The Church and Women at Risk
Lindsey, my wife, wrote this article—“The Church and Women at Risk”— for the ESV Women’s Devotional Bible. This article is relevant for October being designated as Domestic Violence Awareness Month.
The entire article can be downloaded, but here is an excerpt:
The Christian church has, at its best, been known for exemplary love and sacrificial service to “the least of these”—the poor, oppressed, and marginalized. Such service has provided a powerful witness for the gospel. By upholding the dignity of all human life as the image of God, and by tangibly expressing the biblical ethic of personhood that flows from it, the church has the opportunity to be a light to the nations by welcoming the weak and powerless to find grace, mercy, and rest in Jesus Christ.
Unfortunately, many victims who reach out to churches in times of need receive blame, disbelief, suspicious questions, bad advice, platitudes, and shallow theology instead of care and compassion.
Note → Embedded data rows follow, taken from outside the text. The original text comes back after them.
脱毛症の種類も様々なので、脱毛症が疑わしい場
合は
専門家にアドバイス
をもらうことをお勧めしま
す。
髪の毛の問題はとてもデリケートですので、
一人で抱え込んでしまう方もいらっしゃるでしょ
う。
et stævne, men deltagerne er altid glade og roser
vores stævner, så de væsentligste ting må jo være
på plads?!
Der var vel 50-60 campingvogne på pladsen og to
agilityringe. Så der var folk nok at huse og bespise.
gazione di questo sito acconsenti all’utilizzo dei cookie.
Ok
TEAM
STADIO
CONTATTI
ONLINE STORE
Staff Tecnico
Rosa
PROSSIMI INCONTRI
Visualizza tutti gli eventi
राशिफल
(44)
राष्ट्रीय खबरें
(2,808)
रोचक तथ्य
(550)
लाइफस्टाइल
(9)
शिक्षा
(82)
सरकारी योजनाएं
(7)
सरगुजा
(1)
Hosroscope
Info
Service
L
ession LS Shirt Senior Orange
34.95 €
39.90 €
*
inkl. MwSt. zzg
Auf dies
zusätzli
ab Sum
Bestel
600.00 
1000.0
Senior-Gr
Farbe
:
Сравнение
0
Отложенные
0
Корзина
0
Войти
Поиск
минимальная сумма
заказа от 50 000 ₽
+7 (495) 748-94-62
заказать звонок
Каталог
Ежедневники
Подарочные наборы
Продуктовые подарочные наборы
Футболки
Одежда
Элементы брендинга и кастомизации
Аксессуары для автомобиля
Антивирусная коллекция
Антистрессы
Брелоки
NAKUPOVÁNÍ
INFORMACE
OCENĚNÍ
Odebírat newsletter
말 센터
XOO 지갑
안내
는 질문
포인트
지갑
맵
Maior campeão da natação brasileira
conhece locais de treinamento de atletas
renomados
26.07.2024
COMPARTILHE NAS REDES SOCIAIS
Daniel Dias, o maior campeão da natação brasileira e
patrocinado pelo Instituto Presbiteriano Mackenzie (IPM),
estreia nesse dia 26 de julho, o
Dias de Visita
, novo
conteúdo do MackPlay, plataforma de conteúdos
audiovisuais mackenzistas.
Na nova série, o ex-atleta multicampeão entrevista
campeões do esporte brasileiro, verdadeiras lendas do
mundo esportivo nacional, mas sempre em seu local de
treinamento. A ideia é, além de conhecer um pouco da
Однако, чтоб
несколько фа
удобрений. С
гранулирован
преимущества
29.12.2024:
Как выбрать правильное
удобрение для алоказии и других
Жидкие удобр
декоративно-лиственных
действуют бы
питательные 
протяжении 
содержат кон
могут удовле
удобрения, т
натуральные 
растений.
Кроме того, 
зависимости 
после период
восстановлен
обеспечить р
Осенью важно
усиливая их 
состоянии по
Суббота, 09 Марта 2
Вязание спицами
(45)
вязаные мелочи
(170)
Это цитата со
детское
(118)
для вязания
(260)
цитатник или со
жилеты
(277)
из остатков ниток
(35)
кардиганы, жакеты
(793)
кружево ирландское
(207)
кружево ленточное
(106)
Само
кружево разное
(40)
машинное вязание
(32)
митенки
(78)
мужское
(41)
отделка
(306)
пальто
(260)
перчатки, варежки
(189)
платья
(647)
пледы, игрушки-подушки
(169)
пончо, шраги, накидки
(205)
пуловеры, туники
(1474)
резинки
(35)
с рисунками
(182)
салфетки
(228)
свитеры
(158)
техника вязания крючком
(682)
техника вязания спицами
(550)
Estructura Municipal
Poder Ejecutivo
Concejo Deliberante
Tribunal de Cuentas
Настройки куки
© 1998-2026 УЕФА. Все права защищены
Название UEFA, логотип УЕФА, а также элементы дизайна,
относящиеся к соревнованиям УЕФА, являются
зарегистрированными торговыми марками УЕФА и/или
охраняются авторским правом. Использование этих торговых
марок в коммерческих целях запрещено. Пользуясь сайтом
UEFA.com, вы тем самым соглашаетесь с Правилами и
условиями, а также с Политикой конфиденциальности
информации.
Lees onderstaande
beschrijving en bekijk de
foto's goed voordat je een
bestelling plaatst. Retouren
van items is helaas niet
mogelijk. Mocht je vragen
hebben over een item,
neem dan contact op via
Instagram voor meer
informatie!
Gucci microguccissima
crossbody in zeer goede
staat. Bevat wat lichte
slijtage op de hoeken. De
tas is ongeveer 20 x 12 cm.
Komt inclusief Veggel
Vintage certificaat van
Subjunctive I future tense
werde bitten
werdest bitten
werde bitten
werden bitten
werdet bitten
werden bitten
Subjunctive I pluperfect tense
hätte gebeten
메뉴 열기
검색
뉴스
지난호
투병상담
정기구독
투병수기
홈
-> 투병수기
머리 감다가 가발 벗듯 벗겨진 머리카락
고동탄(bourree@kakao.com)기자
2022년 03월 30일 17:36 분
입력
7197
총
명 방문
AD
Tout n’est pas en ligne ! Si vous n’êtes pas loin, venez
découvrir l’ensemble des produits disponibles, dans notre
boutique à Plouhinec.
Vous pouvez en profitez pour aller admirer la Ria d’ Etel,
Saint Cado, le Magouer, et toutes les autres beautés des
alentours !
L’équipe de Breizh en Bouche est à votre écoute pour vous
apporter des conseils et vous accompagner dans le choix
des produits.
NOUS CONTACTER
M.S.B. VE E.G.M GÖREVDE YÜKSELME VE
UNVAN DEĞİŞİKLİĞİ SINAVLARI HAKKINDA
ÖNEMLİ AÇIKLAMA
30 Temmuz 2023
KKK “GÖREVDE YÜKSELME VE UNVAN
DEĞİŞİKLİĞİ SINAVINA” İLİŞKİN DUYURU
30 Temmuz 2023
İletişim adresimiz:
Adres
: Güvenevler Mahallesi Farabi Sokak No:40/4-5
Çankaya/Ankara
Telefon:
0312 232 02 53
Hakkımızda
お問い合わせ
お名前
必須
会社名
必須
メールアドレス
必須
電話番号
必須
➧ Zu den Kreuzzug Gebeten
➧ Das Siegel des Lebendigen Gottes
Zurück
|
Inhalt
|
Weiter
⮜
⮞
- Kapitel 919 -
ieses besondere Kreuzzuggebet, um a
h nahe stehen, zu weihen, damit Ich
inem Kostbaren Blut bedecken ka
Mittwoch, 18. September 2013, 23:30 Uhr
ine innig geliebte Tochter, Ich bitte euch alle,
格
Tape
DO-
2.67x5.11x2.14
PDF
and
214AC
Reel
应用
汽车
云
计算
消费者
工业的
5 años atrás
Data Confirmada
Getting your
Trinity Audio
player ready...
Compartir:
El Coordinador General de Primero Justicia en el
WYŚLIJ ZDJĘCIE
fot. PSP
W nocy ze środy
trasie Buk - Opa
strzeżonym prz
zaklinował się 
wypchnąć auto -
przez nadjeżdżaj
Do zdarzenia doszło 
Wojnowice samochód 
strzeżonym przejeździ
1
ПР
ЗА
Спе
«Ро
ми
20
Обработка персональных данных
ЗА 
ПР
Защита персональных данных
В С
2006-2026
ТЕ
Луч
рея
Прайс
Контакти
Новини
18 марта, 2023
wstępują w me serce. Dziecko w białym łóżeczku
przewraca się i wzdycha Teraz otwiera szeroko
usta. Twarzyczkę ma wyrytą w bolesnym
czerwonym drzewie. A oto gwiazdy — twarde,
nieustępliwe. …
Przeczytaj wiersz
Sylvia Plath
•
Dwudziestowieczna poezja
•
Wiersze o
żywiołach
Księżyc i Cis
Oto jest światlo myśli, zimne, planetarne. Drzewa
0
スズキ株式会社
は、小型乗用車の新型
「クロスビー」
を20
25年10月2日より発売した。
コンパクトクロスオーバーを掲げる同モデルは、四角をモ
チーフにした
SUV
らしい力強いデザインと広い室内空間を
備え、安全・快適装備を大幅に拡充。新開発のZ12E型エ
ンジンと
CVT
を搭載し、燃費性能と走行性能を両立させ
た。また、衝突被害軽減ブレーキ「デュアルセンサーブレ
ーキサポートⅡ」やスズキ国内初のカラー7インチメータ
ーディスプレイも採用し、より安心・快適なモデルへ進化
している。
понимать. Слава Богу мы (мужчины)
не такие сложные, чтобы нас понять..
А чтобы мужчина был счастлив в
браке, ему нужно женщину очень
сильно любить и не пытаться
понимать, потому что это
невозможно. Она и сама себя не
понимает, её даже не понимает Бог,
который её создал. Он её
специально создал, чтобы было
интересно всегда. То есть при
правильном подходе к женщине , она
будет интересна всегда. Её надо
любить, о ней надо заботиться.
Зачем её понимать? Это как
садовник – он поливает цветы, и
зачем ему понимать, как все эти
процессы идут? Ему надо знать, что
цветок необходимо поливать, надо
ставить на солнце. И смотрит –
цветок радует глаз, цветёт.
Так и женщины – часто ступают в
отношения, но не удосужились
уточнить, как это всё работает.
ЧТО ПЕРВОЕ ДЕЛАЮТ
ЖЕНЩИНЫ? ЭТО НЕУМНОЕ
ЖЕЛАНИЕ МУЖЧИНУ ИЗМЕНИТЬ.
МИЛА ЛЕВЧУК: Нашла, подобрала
Rather than pat answers, victims need practical victim advocacy full of biblical and theological depth.
Churches have a great opportunity to offer victims of violence love, safety, patience, and counseling. Caring for and responding to women at risk is an opportunity for Christians to take the gospel to those who are most in need, provide an alternative community centered on Jesus to the marginalized, and show the transformative power of the gospel to the watching world. Moreover, responding to the epidemic of violence against women is a way the church can follow the charge of James to practice “pure religion” ( James 1:27) by caring for vulnerable women.